Somewhere between my past method of zero planning, and Suzanne Brockmann’s 80-page summaries, I’ve come up with the basic plot structure for my next book. And this time, so far, it seems to be working.

When I’m stuck, I go back and check the outline, figure out what I'm aiming for, and get back on track. Sometimes, I change my route, but still head in the same general direction toward my next plot point.

Sticking to my old cross-country travel analogy, I used to get in the car and drive, knowing I’d end up on the opposite coast, picking the route as I went, with maybe a vague idea of the cities I wanted to visit on the way. Now, I’m planning out the overnight stops and the final destination, while still leaving room for side trips and detours. Maybe someday I’ll be like Ms. Brockmann who uses GPS to plan her routes.

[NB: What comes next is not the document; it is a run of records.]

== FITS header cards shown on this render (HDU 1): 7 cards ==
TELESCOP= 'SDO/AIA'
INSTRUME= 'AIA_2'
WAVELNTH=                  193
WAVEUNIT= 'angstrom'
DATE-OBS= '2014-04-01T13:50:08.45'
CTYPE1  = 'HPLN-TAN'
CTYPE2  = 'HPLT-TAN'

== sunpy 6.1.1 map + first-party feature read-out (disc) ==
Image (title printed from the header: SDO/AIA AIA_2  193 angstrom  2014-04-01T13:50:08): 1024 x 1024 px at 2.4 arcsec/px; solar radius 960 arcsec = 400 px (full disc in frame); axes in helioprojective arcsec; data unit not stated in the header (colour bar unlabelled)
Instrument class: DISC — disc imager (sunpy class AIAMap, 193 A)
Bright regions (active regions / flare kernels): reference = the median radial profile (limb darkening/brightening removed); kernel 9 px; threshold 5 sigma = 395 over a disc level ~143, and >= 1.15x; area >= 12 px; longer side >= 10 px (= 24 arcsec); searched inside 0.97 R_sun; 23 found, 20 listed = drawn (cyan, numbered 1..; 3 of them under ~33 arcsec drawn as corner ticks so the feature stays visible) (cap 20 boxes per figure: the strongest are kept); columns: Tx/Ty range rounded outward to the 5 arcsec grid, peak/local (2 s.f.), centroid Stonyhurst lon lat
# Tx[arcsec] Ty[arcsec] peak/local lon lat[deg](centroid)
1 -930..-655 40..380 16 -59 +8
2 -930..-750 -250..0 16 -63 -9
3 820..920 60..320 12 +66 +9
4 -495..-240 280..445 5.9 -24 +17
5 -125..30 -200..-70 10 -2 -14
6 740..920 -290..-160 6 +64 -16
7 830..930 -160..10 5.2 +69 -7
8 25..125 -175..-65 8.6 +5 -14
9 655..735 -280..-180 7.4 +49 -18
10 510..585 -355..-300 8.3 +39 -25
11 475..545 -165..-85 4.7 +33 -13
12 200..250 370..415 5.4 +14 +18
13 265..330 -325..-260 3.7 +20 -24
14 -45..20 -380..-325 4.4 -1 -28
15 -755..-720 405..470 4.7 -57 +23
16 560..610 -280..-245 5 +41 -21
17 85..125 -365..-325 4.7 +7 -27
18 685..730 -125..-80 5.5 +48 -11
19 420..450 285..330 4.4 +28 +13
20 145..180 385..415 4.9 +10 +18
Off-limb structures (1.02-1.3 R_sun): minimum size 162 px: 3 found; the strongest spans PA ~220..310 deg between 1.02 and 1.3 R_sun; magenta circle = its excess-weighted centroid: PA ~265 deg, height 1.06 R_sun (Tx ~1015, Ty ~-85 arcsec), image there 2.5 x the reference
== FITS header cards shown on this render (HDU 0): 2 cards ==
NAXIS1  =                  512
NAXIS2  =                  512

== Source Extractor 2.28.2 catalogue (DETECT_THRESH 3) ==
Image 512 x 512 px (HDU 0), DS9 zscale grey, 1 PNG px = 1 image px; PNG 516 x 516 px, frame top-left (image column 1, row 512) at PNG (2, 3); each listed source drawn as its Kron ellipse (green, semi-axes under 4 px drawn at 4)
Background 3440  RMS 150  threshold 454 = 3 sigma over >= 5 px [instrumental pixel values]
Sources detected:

For the first time, I’m finding freedom in the structure. It unblocks those blank-page moments, but I’m free to change the outline as new ideas come to me. Yes, it was a lot more work up front. I couldn’t sit down and start writing the story like I used to without some planning.

In order to keep from feeling cheated out of the fun of writing “into the mist”, I still let myself create scenes as they came to me. I worked on openings, scene ideas for several different story lines, and character sketches/interviews. I created and scrapped multiple versions of the story structure and subsequent outline. This is sure to be an evolving product and process.

Best of all, with my outline entered faithfully into Scrivener, I was able to figure out how a subplot with a secondary character might fit into the story and create a key conflict. I’ve struggled with that in the past, and I believe it’s one of the reasons I could never get to 80K. To get a bigger book, I need more integrated subplots to create a richer story with potential for future books. Those who can fit in the subplots without an outline are either far more talented writers than me, or don’t mind copious amounts of revision.

Is this my new process going forward? Time will tell, but I’m excited by the possibilities.